Navigating cautious optimism in real estate mezzanine financing
The real estate financing landscape continues to evolve, with mezzanine and high-yield debt playing an increasingly sophisticated role in capital structures. As the industry moves through 2026 with cautious optimism, new dynamics are reshaping how deals get done.
Before the Real Estate Mezzanine and High-Yield Debt Forum in New York City, we spoke to Dan Reynolds, Real Estate Partner at Cleary Gottlieb Steen & Hamilton LLP, to explore how the capital stack is transforming, what's driving current market activity, and why focused industry conferences remain essential for practitioners navigating this specialized segment.
The evolution of the capital stack
The traditional three-tier structure of senior loan, mezzanine loan, and equity has given way to a more complex and dynamic capital stack. Over the past decade, particularly with the growth of private credit, new players have entered the market in innovative ways.
"Used to be that you have senior loan, mezzanine loan, and then equity. Now, there's a lot of other players who are coming into the capital stack in different ways," Reynolds explains. These include preferred equity and back leverage financing that may not even be visible to borrowers or other lenders but becomes critically important to transaction dynamics.
This evolution means more parties are involved in transactions, requiring sophisticated structuring and efficient coordination to bring deals to the finish line. Understanding how different lenders and borrowers approach this structuring has become essential for successful execution.
Market sentiment: Cautious optimism prevails
The real estate financing market entered 2026 with strong optimism, though macroeconomic trends have tempered expectations somewhat. Despite this, activity remains robust across refinancing, construction loans, and new projects.

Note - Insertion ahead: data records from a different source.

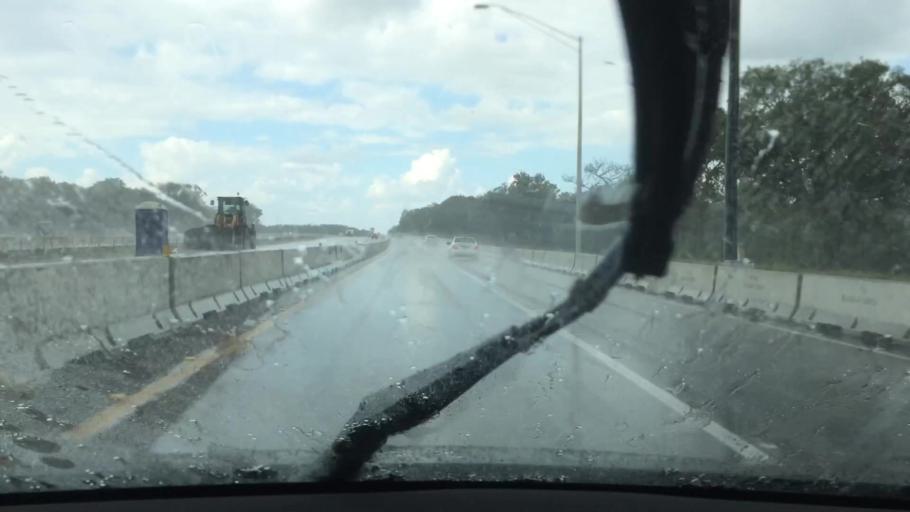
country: US
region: Florida
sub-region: Orange County
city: Wedgefield
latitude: 28.4518
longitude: -81.1034
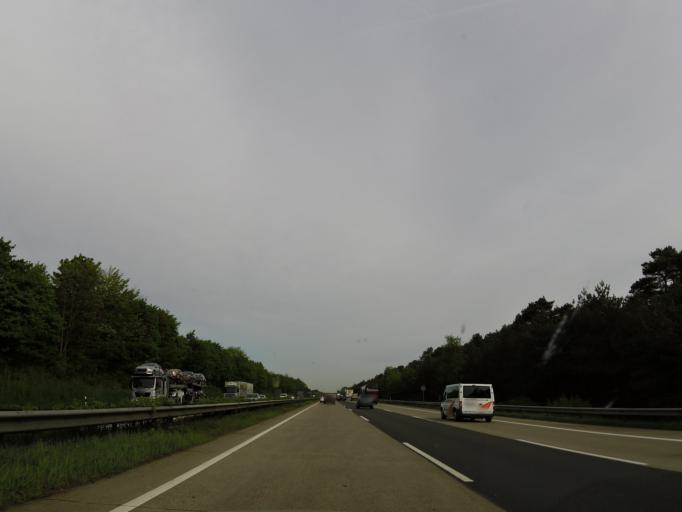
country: DE
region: Lower Saxony
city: Elze
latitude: 52.6027
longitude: 9.7443
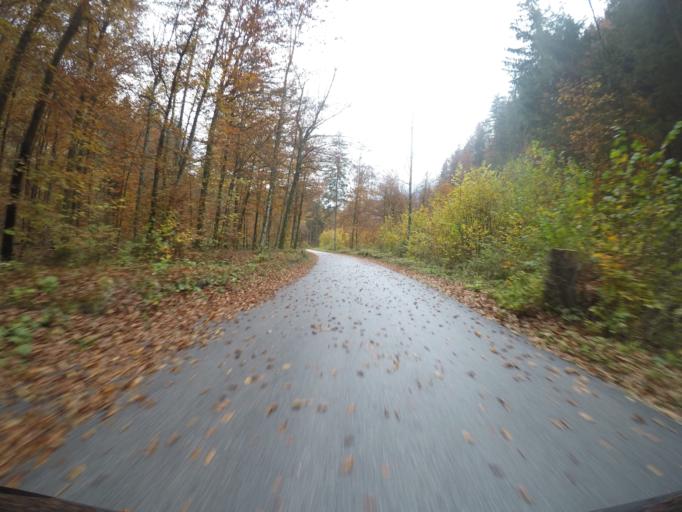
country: SI
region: Jesenice
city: Hrusica
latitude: 46.4274
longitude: 13.9699
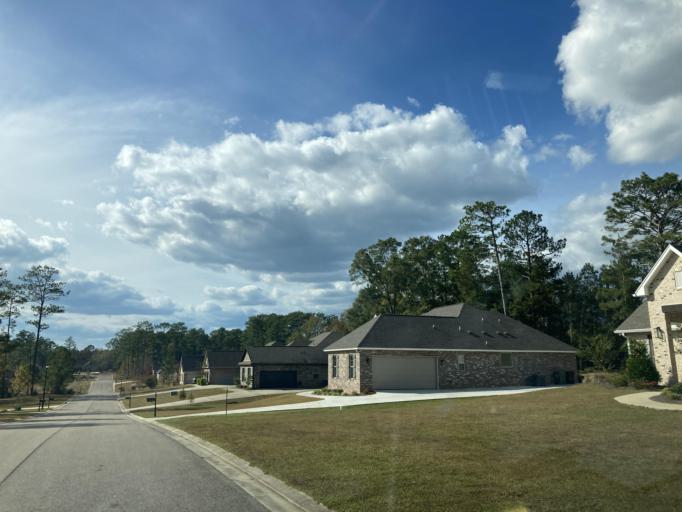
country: US
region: Mississippi
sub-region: Lamar County
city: Arnold Line
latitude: 31.3462
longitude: -89.3688
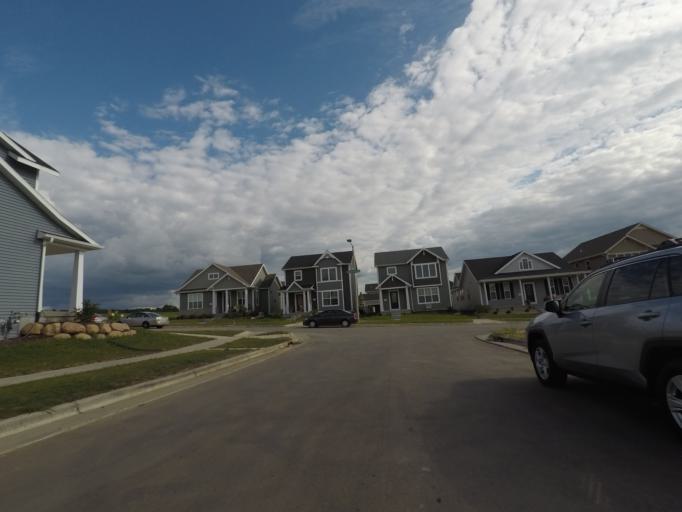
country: US
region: Wisconsin
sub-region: Dane County
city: Verona
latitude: 43.0522
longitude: -89.5488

A significant development has been the resolution of properties stuck in workouts since COVID. "Where basis is finally being reset, properties are finally being sold, they're maybe being repositioned or just being sold at a new basis," Reynolds notes. This unlocking of previously stalled assets has created renewed interest in new transactions, keeping practitioners busy throughout the year.
Competitive Dynamics and Creative Structuring
One of the biggest challenges facing the market is the intense competition for premium deals. The expansion of private credit funds has dramatically increased the number of potential lenders, giving borrowers with quality deals significant leverage.

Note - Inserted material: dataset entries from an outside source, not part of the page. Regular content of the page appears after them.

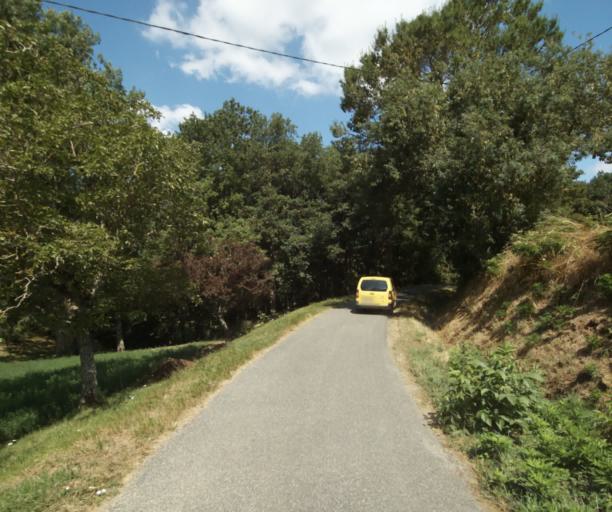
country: FR
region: Midi-Pyrenees
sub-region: Departement de la Haute-Garonne
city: Auriac-sur-Vendinelle
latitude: 43.4607
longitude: 1.8012
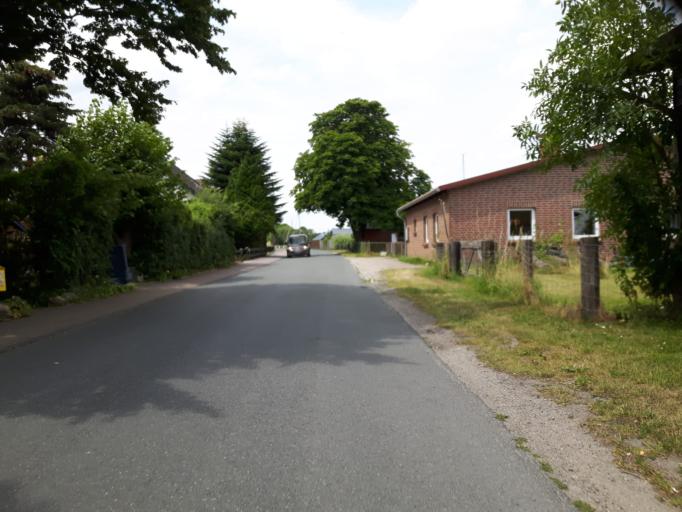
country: DE
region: Lower Saxony
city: Varel
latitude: 53.4078
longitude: 8.1793
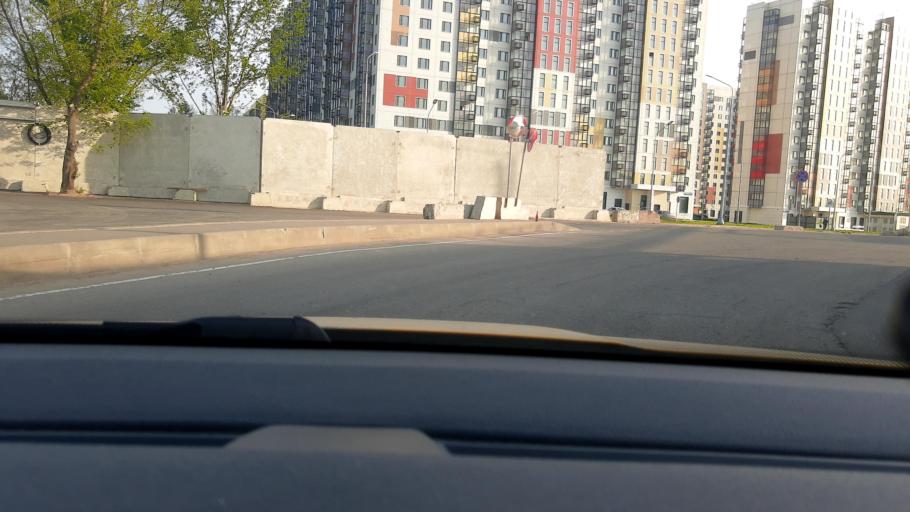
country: RU
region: Moscow
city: Severnyy
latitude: 55.9437
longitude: 37.5303
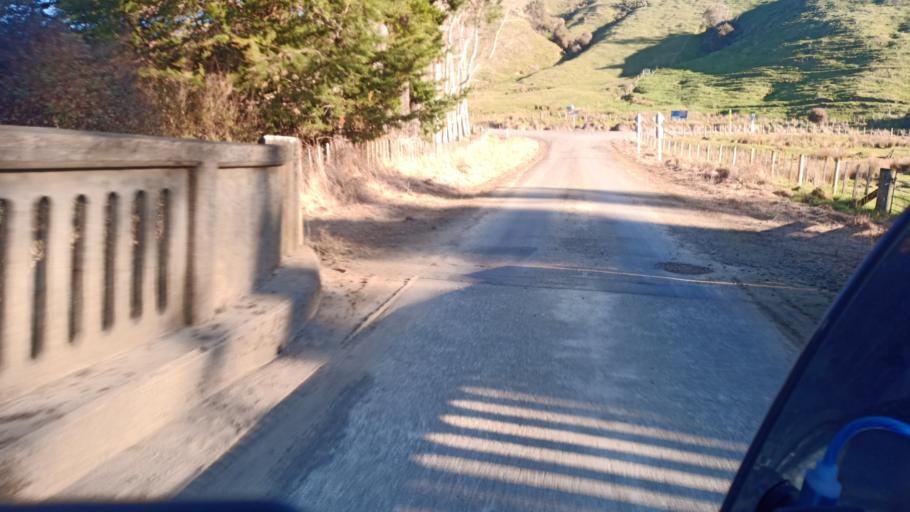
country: NZ
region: Bay of Plenty
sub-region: Opotiki District
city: Opotiki
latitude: -38.4614
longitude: 177.4235
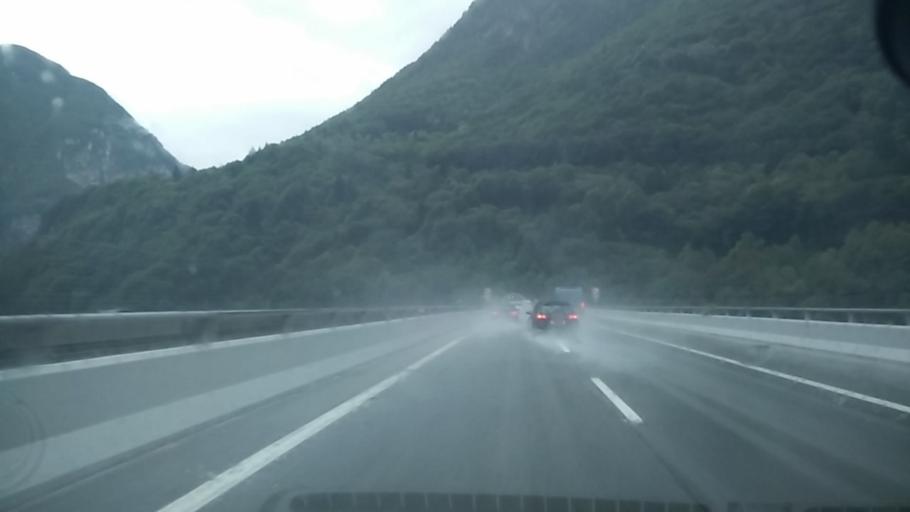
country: IT
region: Friuli Venezia Giulia
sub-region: Provincia di Udine
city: Dogna
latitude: 46.4587
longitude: 13.3038
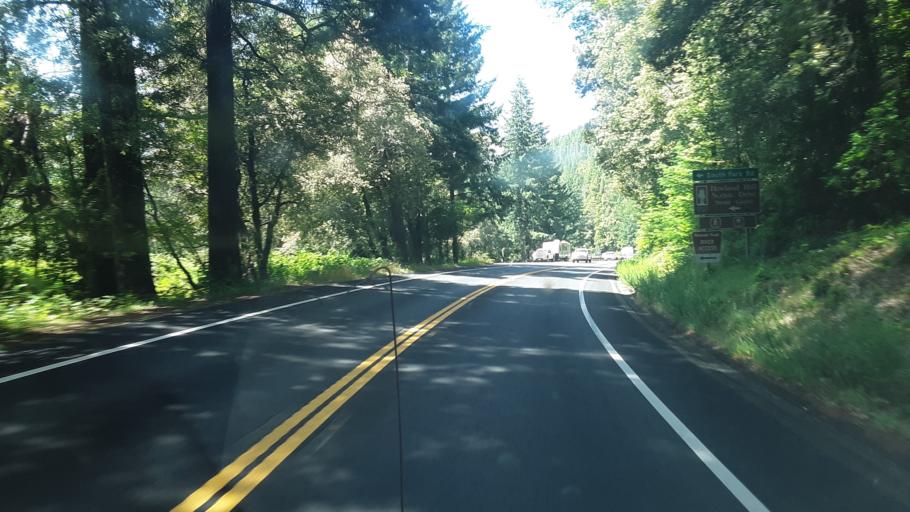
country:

"You look at that list and you see the number of parties that can be chasing deals, and you realize that borrowers who have a good deal to offer can really be in the driver's seat," Reynolds observes. This competitive pressure affects yields and requires lenders to be increasingly creative in their structuring to hit yield targets and deploy capital effectively.
The distinction between premium deals and those with more complexity remains clear, but for top-tier opportunities, the abundance of capital chasing limited deals creates both challenges and opportunities for innovative structuring.